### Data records
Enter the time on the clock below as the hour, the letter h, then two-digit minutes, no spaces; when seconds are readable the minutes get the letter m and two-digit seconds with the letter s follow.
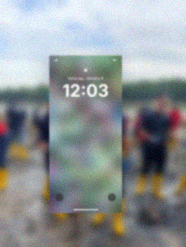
12h03
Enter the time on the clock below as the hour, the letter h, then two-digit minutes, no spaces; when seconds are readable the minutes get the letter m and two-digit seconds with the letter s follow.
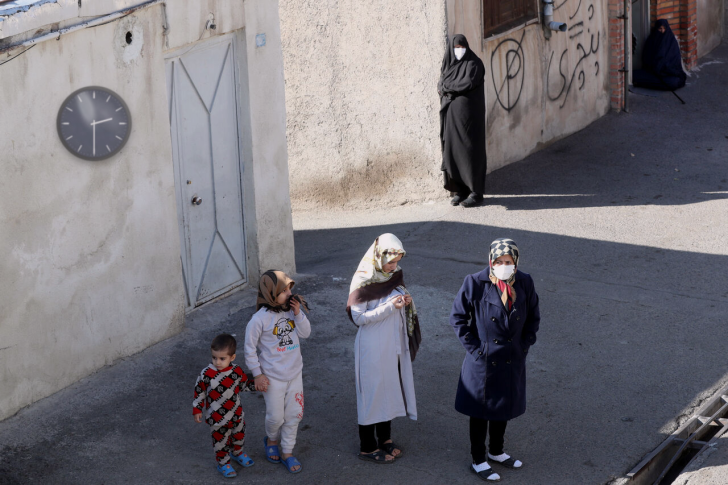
2h30
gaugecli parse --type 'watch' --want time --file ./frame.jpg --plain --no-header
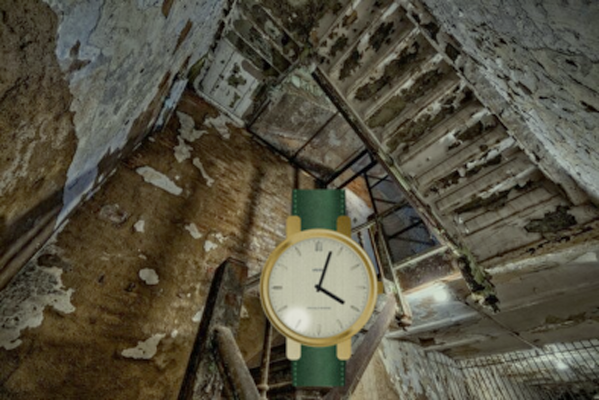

### PROBLEM REQUIREMENTS
Can you write out all the entries above again with "clock" switched to "dial" and nothing else changed, leaving the pictures out?

### EXERCISE OUTPUT
Enter the time on the dial below as the hour, the letter h, then two-digit minutes, no spaces; when seconds are readable the minutes get the letter m and two-digit seconds with the letter s follow.
12h03
Enter the time on the dial below as the hour, the letter h, then two-digit minutes, no spaces; when seconds are readable the minutes get the letter m and two-digit seconds with the letter s follow.
2h30
gaugecli parse --type 'watch' --want time --file ./frame.jpg --plain --no-header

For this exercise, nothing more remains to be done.